SMH article – Quit Facebook or be expelled. http://goo.gl/58Ha6
A Queensland school Principal is threatening to expell students if she discovers they are under 13 with a Facebook account.
Blames cyberbullying as the reason; claims it is a legal issue – praises parents who stickybeak into their children’s lives (does the term helicopter parents pop into your head right now?) Worse somehow manages to get ‘expert’ support and confirmation of her ground-breaking brave decision.
The only ground breaking here is caused by head firmly burying itself in sand.
It also goes to prove that no matter how ridiculous your claim – someone somewhere (often with Dr in front of their name) will be prepared to back you.
The cowardliness involved in hiding behind a public system’s ‘rules’ and totally denying the base problem is upsetting, particularly when it from someone supposedly in a leadership position charged with the education of young people. There is no such thing as cyberbullying – it is just bullying bullying with modern technology thrown in. Semantics? No, bullying has been around since Noah was a boy and the methods have kept pace. This is a social/pastoral issue and not dealing with it, by claiming technology is responsible is poor and shortsighted.
Additionally to run from your responsibility of teaching children how to deal with the world in which they live – rather than hanker back to old people’s time is woeful.
It’s sad that the parent body tolerate this and haven’t taken the Principal to task is only a measure of their like confusion.
Kids already live in an online world.

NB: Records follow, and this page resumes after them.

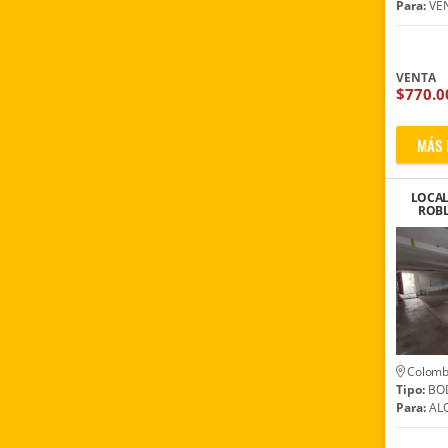
Para:
VE
VENTA
$770.0
MÁS 
LOCAL
ROB
CER
Colomb
Tipo:
BO
Para:
ALQ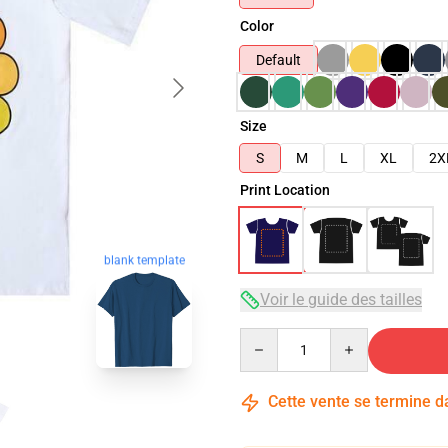
Color
Default
Size
S
M
L
XL
2X
Print Location
blank template
Voir le guide des tailles
Quantity
Cette vente se termine 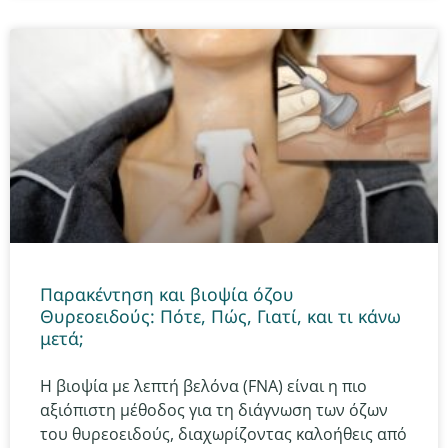
Παρακέντηση και βιοψία όζου
Θυρεοειδούς: Πότε, Πώς, Γιατί, και τι κάνω
μετά;
Η βιοψία με λεπτή βελόνα (FNA) είναι η πιο
αξιόπιστη μέθοδος για τη διάγνωση των όζων
του θυρεοειδούς, διαχωρίζοντας καλοήθεις από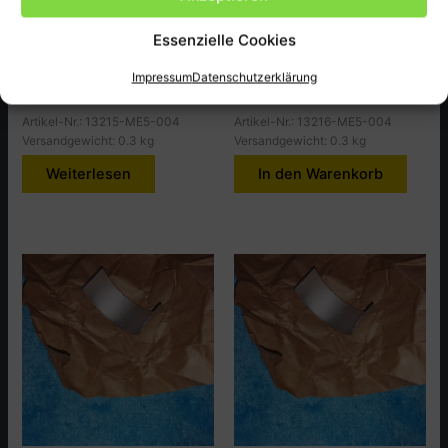
Pleullager (A Schwarz),
Pleullager (A Braun),
CBX650CD
CBX650CD
Essenzielle Cookies
9,00
€
9,00
€
Impressum
Datenschutzerklärung
inkl. MwSt., zzgl.
Versandkosten
inkl. MwSt., zzgl.
Versandkosten
Artikel-Nr.: 13215-ME5-004
Artikel-Nr.: 13216-ME5-004
Versandgewicht: 0.3 kg
Versandgewicht: 0.3 kg
Weiterlesen
In den Warenkorb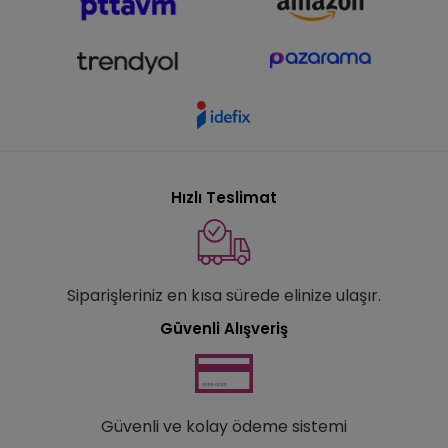
Hızlı Teslimat
Siparişleriniz en kısa sürede elinize ulaşır.
Güvenli Alışveriş
Güvenli ve kolay ödeme sistemi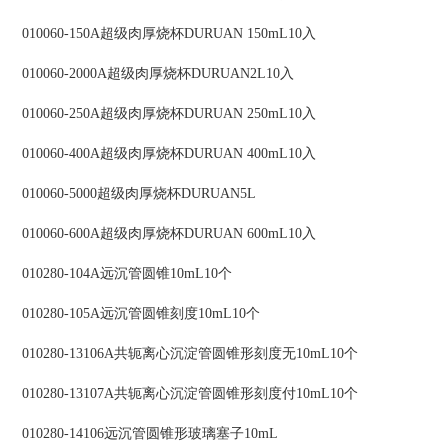
010060-150A超级肉厚烧杯DURUAN 150mL10入
010060-2000A超级肉厚烧杯DURUAN2L10入
010060-250A超级肉厚烧杯DURUAN 250mL10入
010060-400A超级肉厚烧杯DURUAN 400mL10入
010060-5000超级肉厚烧杯DURUAN5L
010060-600A超级肉厚烧杯DURUAN 600mL10入
010280-104A远沉管圆锥10mL10个
010280-105A远沉管圆锥刻度10mL10个
010280-13106A共轭离心沉淀管圆锥形刻度无10mL10个
010280-13107A共轭离心沉淀管圆锥形刻度付10mL10个
010280-14106远沉管圆锥形玻璃塞子10mL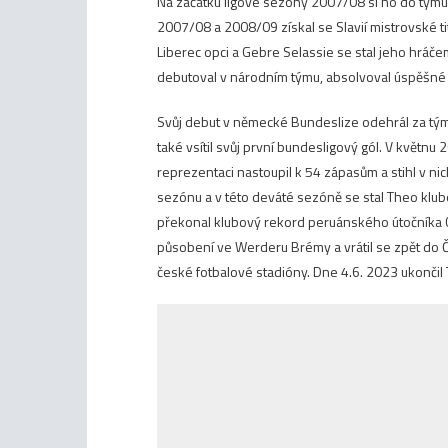
Na začátku ligové sezóny 2007/08 si ho do týmu 
2007/08 a 2008/09 získal se Slavií mistrovské tit
Liberec opci a Gebre Selassie se stal jeho hráče
debutoval v národním týmu, absolvoval úspěšn
Svůj debut v německé Bundeslize odehrál za tým
také vsítil svůj první bundesligový gól. V květnu
reprezentaci nastoupil k 54 zápasům a stihl v nic
sezónu a v této deváté sezóně se stal Theo klubo
překonal klubový rekord peruánského útočníka C
působení ve Werderu Brémy a vrátil se zpět do 
české fotbalové stadióny. Dne 4.6. 2023 ukončil 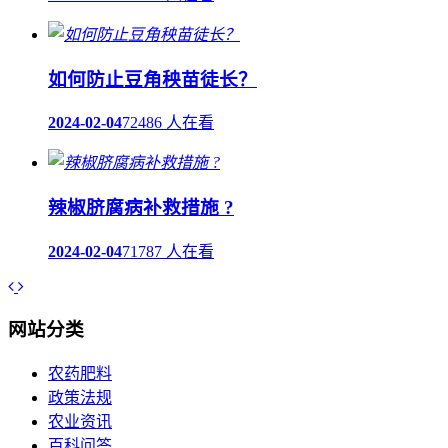
如何防止豆角秧苗徒长？
2024-02-04
72486 人在看
辣椒脐腐病补救措施 ?
2024-02-04
71787 人在看
网站分类
农药肥料
政策法规
农业资讯
百科问答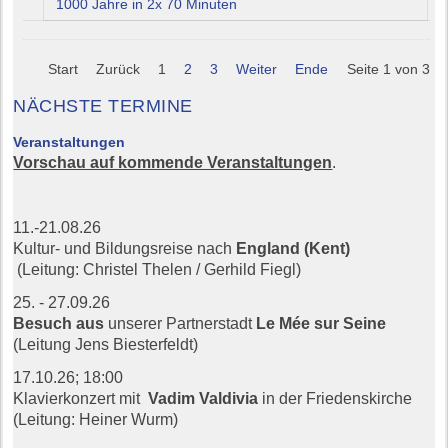
1000 Jahre in 2x 70 Minuten
Start
Zurück
1
2
3
Weiter
Ende
Seite 1 von 3
NÄCHSTE TERMINE
Veranstaltungen
Vorschau auf kommende Veranstaltungen
.
11.-21.08.26
Kultur- und Bildungsreise nach
England (Kent)
(Leitung: Christel Thelen / Gerhild Fiegl)
25. - 27.09.26
Besuch aus
unserer Partnerstadt
Le Mée sur Seine
(Leitung Jens Biesterfeldt)
17.10.26;
18:00
Klavierkonzert mit
Vadim Valdivia
in der Friedenskirche
(Leitung: Heiner Wurm)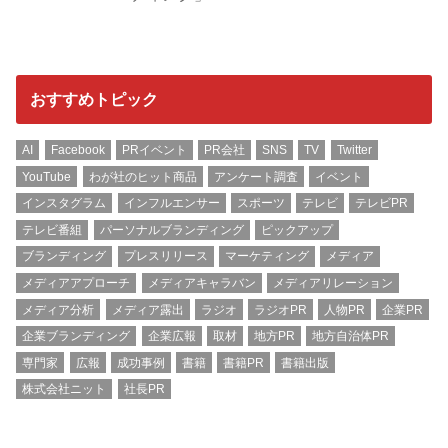
おすすめトピック
AI
Facebook
PRイベント
PR会社
SNS
TV
Twitter
YouTube
わが社のヒット商品
アンケート調査
イベント
インスタグラム
インフルエンサー
スポーツ
テレビ
テレビPR
テレビ番組
パーソナルブランディング
ピックアップ
ブランディング
プレスリリース
マーケティング
メディア
メディアアプローチ
メディアキャラバン
メディアリレーション
メディア分析
メディア露出
ラジオ
ラジオPR
人物PR
企業PR
企業ブランディング
企業広報
取材
地方PR
地方自治体PR
専門家
広報
成功事例
書籍
書籍PR
書籍出版
株式会社ニット
社長PR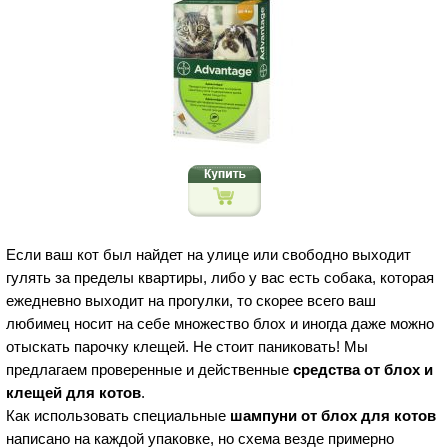
Если ваш кот был найдет на улице или свободно выходит
гулять за пределы квартиры, либо у вас есть собака, которая
ежедневно выходит на прогулки, то скорее всего ваш
любимец носит на себе множество блох и иногда даже можно
отыскать парочку клещей. Не стоит паниковать! Мы
предлагаем проверенные и действенные
средства от блох и
клещей для котов
.
Как использовать специальные
шампуни от блох для котов
написано на каждой упаковке, но схема везде примерно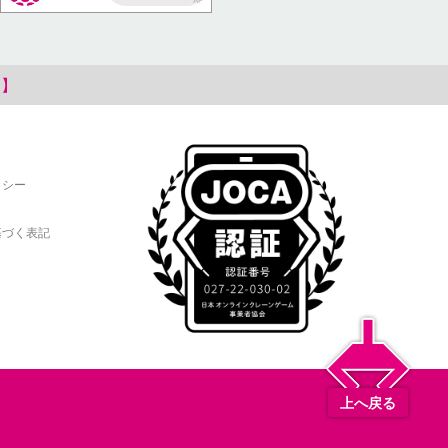
AP
1】
リシー
基づく表記
上へ戻る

This isn’t going away. We have the responsibility to make them good digital citizens for their own sake as well as society. Failing to teach them how to live in their world is as equally stupid as failing to teach them social manners and how to cross the road.
This totally inappropriate action by an ill-informed, poorly advised Principal should, be held up as an example of what NOT to do.
Where is the offer to teach children how to be good digital citizens? where is the pastoral support for those who bully, where is the offer to skill up those bullied with some resilience training, where is the acknowledgement that the world for children is different from that in which we old people grew up, where is the acknowledgement that positive on line persona is one of the most rapidly growing requirements that young people have?
Kids MUST have Facebook – they MUST have their own domain, they MUST have total control over any online repository/system that is associated with their identity. Their online persona will be a greater force and more important than anything old people will ever get to understand. In any doubt? try applying for a job and not getting Googled… See if resumes have more than a few years of lifespan left (if that). Failing to get this and failing to act on it is doing them a grave injustice and the false claims – weasel wording – abrogation of responsibility is something parents should be railing against.
It’s not so far away
Our on line digital footprint is something that will be increasingly important – OK, it already is. Both potentially detrimental and positive, depending on how we manage it. It’s already there, if you know it or don’t. So you might just as well be in charge.
To give ourselves the most reasonable and supportive chance to keep it positive we should maintain our own domain name. This way we have the most control over the nature of our virtual persona. This isn’t an expensive exercise and the world is still on the up-ramp.
Given that the pool of domain names which match regular names is limited, they will increasingly become a keenly sought after commodity. Even now the more desirable names are changing hands for multi millions of dollars. The trend will soon enough filter down to personal named domains. The auction for “jennifersmith.com” is sure to be a keenly fought and expensive proposition.
How soon then will we be naming our children based on the domain names we own rather than to remember past relatives and family traditions?
How soon before inheriting the family domain names becomes something to fight over at the reading of the will?
Fantasy proposition? Maybe not so much as you might think?